Professor Azra Tutuncu, who holds the Harry D. Campbell Distinguished Chair in Petroleum Engineering, directs the university’s Unconventional Natural Gas and Oil Institute, which launched a consortium in 2012 to support unconventional natural gas and oil exploration and development. UNGI also offers educational programs for students, policy makers and regulators.
Promise and challenges in the future
Dismissing popular environmental concerns about hydraulic fracturing as unfounded, the IEA’s report assumes uninterrupted proliferation of the technology. However, every faculty member and alum interviewed for this story concedes that the industry faces a significant public relations challenge.
“We have to assure people that this is not a technology to fear,” says Davis.
Miskimins often gives free presentations to community groups to explain the pros and cons of hydraulic fracturing, and to dispel what she sees as widespread misinformation. She explains that because the unconventional reservoirs being tapped are so far below the surface, the chance of groundwater contamination is relatively slim. She also says the amount of water used in hydraulic fracturing has been somewhat overplayed in the media.
“But if public perception is that it is a bad thing to be using all this water, then industry needs to be looking for other options,” she says.
Yu Shu Wu
In August, Mines professor Yu-Shu Wu, Miskimins, and Xiaolong Yin (an assistant professor at Mines) were awarded a $4.66 million grant, funded jointly by the Department of Energy and the petroleum industry, to explore using rapid cooling to fracture rock instead of water.

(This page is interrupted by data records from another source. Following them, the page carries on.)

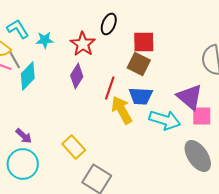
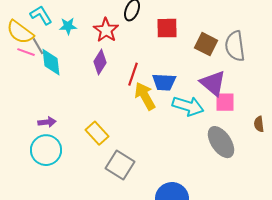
brown square: (139, 64) -> (206, 44), moved
cyan diamond: (28, 76) -> (51, 62), turned -52
purple arrow: (24, 136) -> (47, 122), turned -48

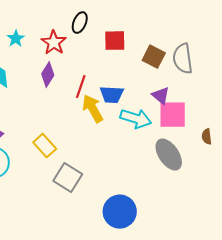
cyan star: (68, 26) -> (16, 39), turned -30
purple triangle: (213, 83) -> (161, 96), size x0.7
pink square: (225, 102) -> (173, 115), size x1.4

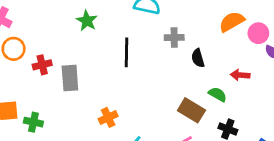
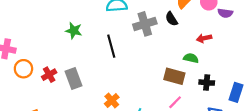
gray cross: (174, 37) -> (145, 24), size x1.5
black semicircle: (198, 58) -> (171, 19), moved

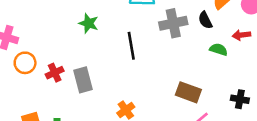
red arrow: (204, 38) -> (241, 35), moved
green semicircle: (191, 58) -> (219, 49), moved
brown rectangle: (174, 76) -> (188, 92), moved

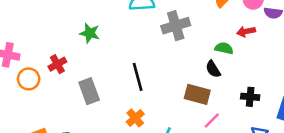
black semicircle: (205, 20) -> (213, 69), moved
black line: (131, 46) -> (138, 77), moved
red cross: (55, 73) -> (57, 64), moved

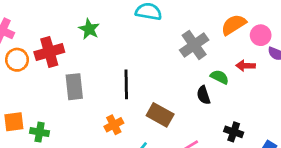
gray cross: (176, 26) -> (194, 45), moved, turned -32
red cross: (57, 64) -> (49, 52), size x1.5
brown rectangle: (197, 94) -> (160, 115), moved

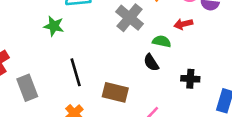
green star: (89, 29) -> (54, 26), moved
black cross: (234, 132) -> (190, 79), moved

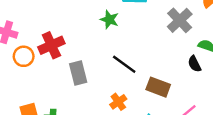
black line: (76, 72) -> (124, 64), turned -45

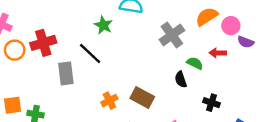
black line: (124, 64) -> (90, 54), moved
orange cross: (118, 102) -> (109, 101), moved

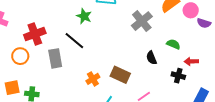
orange circle: (15, 50) -> (20, 56), moved
red arrow: (218, 53) -> (191, 61), moved
green semicircle: (195, 63) -> (173, 44), moved

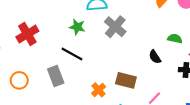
gray cross: (142, 21) -> (115, 27), moved
red cross: (35, 34) -> (27, 34), moved

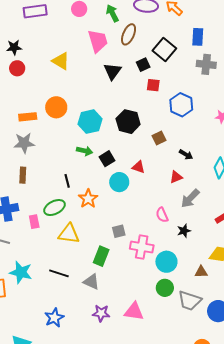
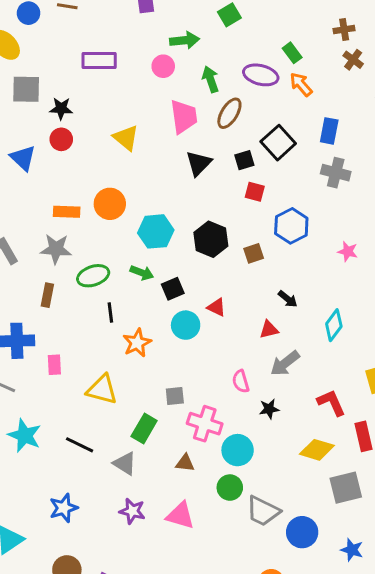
brown square: (159, 138) -> (254, 253), moved
green ellipse: (54, 208) -> (93, 276), moved
brown triangle: (201, 272) -> (185, 463), moved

“The idea is to use liquid nitrogen, which is very cold, to generate fractures,” explains Wu. “After a couple of hours, when the temperature warms back up, it evaporates.” That reduces the risk of contaminating groundwater and of damaging the formation itself, which lingering water from hydraulic fracturing can do. “It’s really early days, but if it works, it could change the industry,” says Wu.

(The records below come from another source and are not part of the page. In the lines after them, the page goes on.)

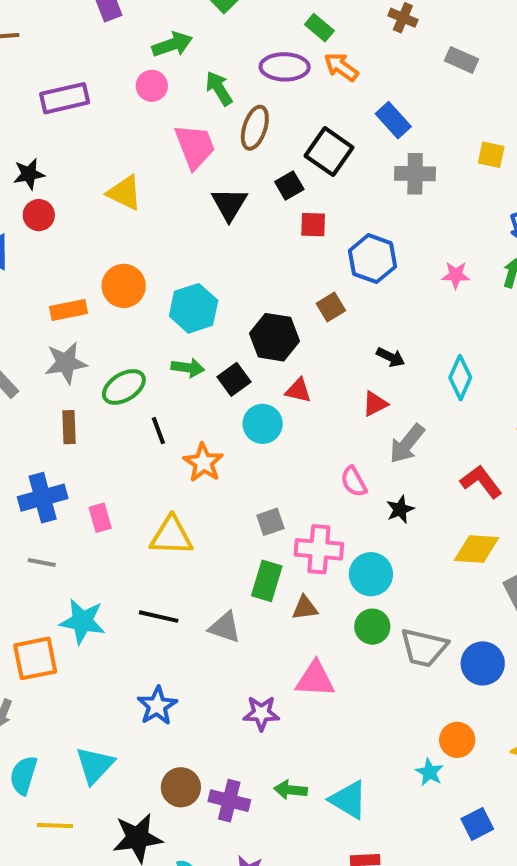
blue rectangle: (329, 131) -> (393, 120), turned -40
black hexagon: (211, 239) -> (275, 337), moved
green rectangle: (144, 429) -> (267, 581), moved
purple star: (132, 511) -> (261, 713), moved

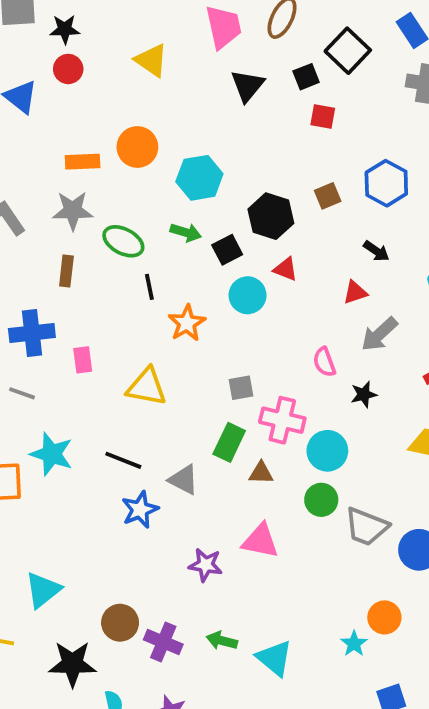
blue hexagon: (373, 259) -> (386, 183), moved
green ellipse: (124, 387) -> (123, 241), turned 51
blue star: (157, 706) -> (140, 510), moved

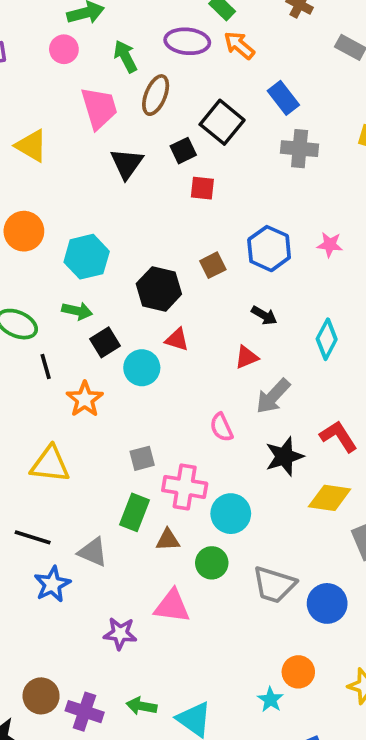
black square: (227, 250) -> (105, 342), moved
black star: (364, 394) -> (284, 456), moved, size x1.5
green circle: (321, 500) -> (212, 563), moved

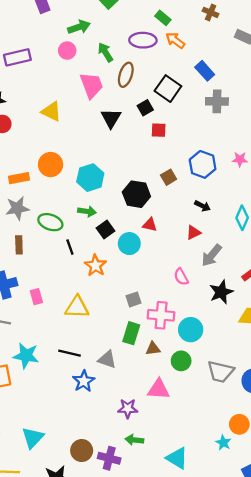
green arrow: (142, 706) -> (134, 440), moved

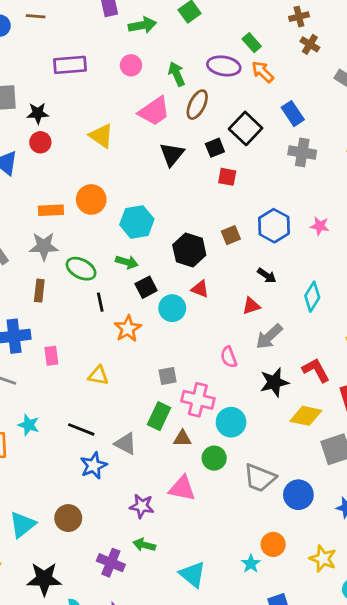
green arrow: (79, 27) -> (142, 25), moved
pink trapezoid: (91, 85) -> (154, 111), turned 68
yellow triangle: (77, 307) -> (98, 376), size x0.7
cyan star: (26, 356) -> (29, 425), size x0.7
brown circle: (82, 451) -> (68, 518), moved

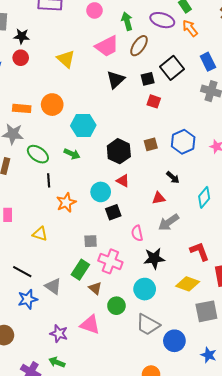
black square: (146, 287) -> (113, 212), moved
black star: (274, 382) -> (154, 258), moved
cyan circle: (231, 422) -> (145, 289), moved
brown triangle: (182, 438) -> (95, 288), turned 32

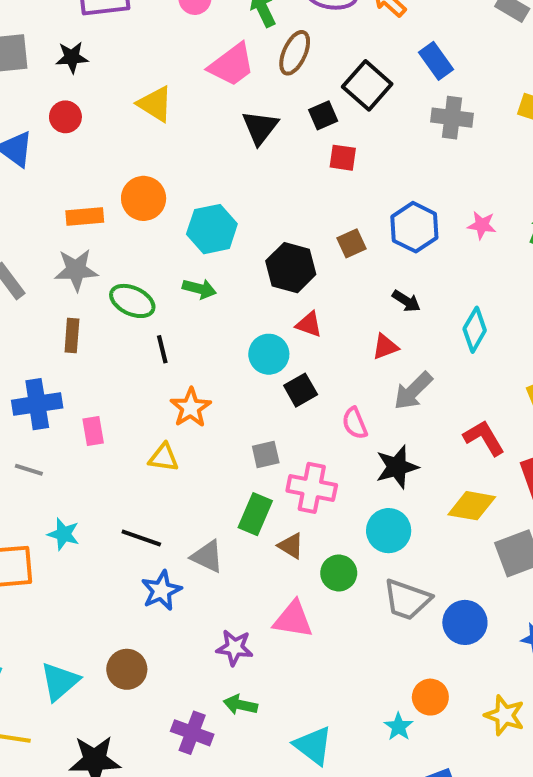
black star: (22, 36) -> (72, 57), moved
orange star: (66, 203) -> (191, 408), moved

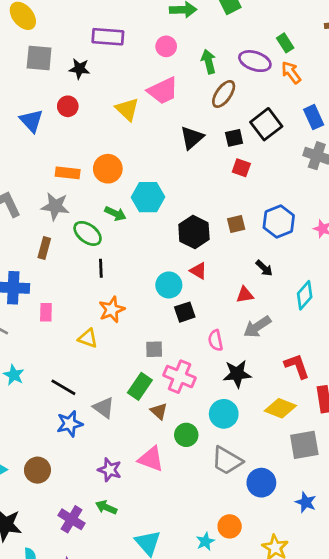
pink trapezoid: (232, 65) -> (163, 91), moved
green arrow: (199, 289) -> (115, 214), moved

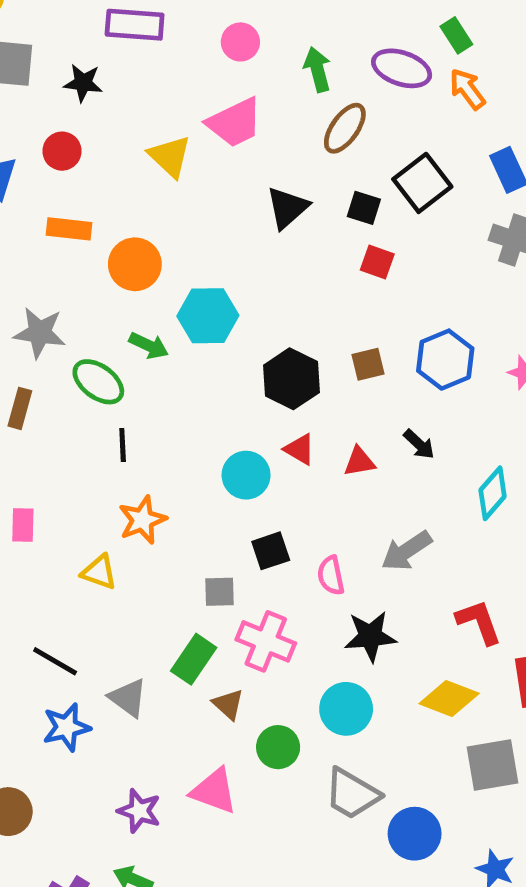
black square: (234, 138) -> (364, 208), turned 30
orange rectangle: (68, 173) -> (69, 229), moved
red triangle: (245, 295) -> (359, 462), moved
black square: (185, 312) -> (271, 551), moved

Along similar lines, Wu, Davis and dozens of other Mines faculty and students are exploring ways to use CO2 emitted from coal-fired power plants as a fracturing fluid. In addition to addressing water use concerns, the CO2 would largely remain sequestered in the subsurface rather than going into the atmosphere.
On the natural gas front, one area that scientists at Mines’ Center for Hydrate Research are pursuing is how fuel might one day be transported in crystalline hydrate form. Currently, natural gas is transported by ship as a liquid that must be kept at a frigid 260F. If systems could be developed to efficiently create natural gas hydrate, which remains stable at a balmy 4F, the energy savings could be considerable. The trade-off is that the hydrate is much less dense than liquified natural gas. “The key is making these hydrate crystals in a way that is very efficient,” says Carolyn Koh, a professor at Mines and co-director of the center. “It involves fundamental science with important applications.”

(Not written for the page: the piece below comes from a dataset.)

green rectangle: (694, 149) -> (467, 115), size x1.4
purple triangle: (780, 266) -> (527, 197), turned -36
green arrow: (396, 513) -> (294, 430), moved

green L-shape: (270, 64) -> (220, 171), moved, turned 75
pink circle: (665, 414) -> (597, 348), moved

In the end, faculty members say, the greatest contribution the school has made to the energy industry is to turn out graduates with a broad-based interdisciplinary understanding of oil and gas, which they apply to everything from exploration to policy making.
For those graduating today, the future looks bright. “We are unique, and that is recognized by industry,” says Sonnenberg. “One hundred percent of the students coming out of our programs are getting hired right now.”
Editor’s Note: In this article we did not have the space to discuss natural gas hydrates as a natural resource. In fact, as we discussed in this article several years ago, vast reserves of natural gas are found in and around North America, both under the ocean and in Arctic permafrost. While the current price of natural gas makes commercial development of the resource less attractive in the U.S., in Japan, where the price is more than four times higher, there is a much greater incentives. Japan’s efforts are discussed in this MIT Technology Review article, in which Prof. Carolyn Koh is quoted.